── EXTRAIT
Reprise de la route. Je commence à avoir une petite douleur à la cheville gauche. J'ai modifié le réglage de ma cale gauche lors de ma dernière sortie, mais je ne l'ai probablement pas pile poil bien fait. Prochaine pause à St Agrève pour prendre un café en terrasse.
Cale repositionnée correctement, j'attaque la descente qui me ménera jusqu'au Rhône. La descente, par la vallée de l'Eyrieux et très chouette. Pas rapide, très régulière, les paysages défilent doucement.
Le mode gestion s'est activé naturellement. Arrêts pour manger réguliers, tartinage de crème pour le cuissard, hydratation, je laisse faire mon corps, mes envies, sans essayer de réfléchir. Tout au feeling, au plaisir.
Traversée du Rhône, j'arrive dans la Drome. Des petites routes bien sympathiques. La journée se termine, un arrêt dîner avant la nuit. Un bon bouillon bien chaud préparé avec le réchaud et un cake salé maison préparé avec amour me remplissent d'énergie. Une pomme bio bien acide me donne un coup de pied au cul. Je repars, bien décidé à en découdre avec le Ventoux, l'impatience d'être à son pied commence à m'envahir.
Un petit col à passer, le soleil se couche, la lune se lève, les lumières sont grandioses.
Grignan, superbe village où un très beau café-restaurant m'invite à boire un café. Du Lavazza, nickel chrome, c'est ce qu'il me faut pour entamer la nuit.
Vaison la Romaine vers 22h00, je donne des nouvelles à mes parents et à Sandrine avant de finir l'arrivée au pied du Géant.
22h40. Cette fois on y est. Arrêt devant le panneau lumineux indiquant que le col est ouvert, sommet à 21km !!!
J'organise mes affaires pour que les vêtements chauds soit très facilement accessibles. La-haut, faudra pas traîner pour se couvrir.
J'attaque la montée en essayant de savourer ce moment. Pas un nuage dans le ciel, la lune bien lumineuse, la route déserte, tous les feux sont au vert.
Les 5 premiers kilomètres passent facilement. Sur une portion dégagée, une pause pipi me permet d'apprécier la beauté du lieu sous la lumière lunaire, le silence est saisissant.
Je repars, c'est difficile, j'ai un gros coup de moins bien. Je pense avoir faim, je m'arrête manger. Je repars, mais c'est bien dur. Nouvel arrêt pour manger plus sucré et je remonte sur la machine. Je lutte face à la pente, pas de force.
Je finis par me rendre compte que j'ai froid, un coup d'oeil au compteur qui indique...3°C, ceci explique cela.
────
## CONSIGNE
Recopiez sans rien changer le passage du récit de la sortie à vélo vers le Ventoux qui va de « Je repars, c'est » à « ceci explique cela. ».
── DONNÉES FOURNIES
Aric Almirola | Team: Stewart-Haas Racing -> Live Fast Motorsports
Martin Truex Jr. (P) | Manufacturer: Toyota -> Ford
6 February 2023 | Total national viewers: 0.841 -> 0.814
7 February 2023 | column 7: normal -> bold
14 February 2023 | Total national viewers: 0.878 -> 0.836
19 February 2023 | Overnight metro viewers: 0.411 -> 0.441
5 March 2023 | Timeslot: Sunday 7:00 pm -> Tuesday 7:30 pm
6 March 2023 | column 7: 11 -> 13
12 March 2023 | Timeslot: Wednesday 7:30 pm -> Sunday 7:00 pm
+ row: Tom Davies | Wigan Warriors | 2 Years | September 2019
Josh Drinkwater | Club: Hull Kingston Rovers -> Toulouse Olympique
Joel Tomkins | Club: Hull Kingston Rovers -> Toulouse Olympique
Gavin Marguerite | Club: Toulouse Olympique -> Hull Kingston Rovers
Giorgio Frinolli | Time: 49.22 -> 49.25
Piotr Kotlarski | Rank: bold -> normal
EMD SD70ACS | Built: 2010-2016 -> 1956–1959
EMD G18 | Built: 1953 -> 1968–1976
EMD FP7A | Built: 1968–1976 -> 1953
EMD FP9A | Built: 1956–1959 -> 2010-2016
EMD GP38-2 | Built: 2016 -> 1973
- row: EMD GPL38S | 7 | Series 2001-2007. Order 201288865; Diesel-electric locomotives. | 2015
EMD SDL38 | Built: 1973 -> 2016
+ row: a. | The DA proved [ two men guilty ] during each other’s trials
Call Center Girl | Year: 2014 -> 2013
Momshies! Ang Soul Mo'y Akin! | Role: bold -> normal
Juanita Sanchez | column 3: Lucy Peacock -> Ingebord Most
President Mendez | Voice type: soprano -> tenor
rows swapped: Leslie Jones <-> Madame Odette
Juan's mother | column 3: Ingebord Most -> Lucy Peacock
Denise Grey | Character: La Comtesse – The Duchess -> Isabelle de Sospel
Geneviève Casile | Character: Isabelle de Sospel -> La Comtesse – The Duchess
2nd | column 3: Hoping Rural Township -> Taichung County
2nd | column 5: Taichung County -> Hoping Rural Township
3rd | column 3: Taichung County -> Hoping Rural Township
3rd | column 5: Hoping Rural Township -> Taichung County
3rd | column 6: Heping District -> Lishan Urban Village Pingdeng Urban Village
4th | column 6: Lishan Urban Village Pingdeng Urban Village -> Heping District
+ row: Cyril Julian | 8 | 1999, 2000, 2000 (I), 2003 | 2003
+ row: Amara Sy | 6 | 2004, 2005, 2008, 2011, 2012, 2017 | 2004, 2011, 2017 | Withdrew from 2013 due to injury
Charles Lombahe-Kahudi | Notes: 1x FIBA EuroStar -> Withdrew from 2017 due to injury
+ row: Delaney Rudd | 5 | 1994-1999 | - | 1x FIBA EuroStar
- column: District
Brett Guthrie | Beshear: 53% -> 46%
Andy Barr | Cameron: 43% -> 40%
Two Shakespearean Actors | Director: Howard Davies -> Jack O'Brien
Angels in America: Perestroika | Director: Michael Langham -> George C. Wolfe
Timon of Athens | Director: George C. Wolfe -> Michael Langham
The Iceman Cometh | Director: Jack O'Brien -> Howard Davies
────
## RÉPONSE
Je repars, c'est difficile, j'ai un gros coup de moins bien. Je pense avoir faim, je m'arrête manger. Je repars, mais c'est bien dur. Nouvel arrêt pour manger plus sucré et je remonte sur la machine. Je lutte face à la pente, pas de force.
Je finis par me rendre compte que j'ai froid, un coup d'oeil au compteur qui indique...3°C, ceci explique cela.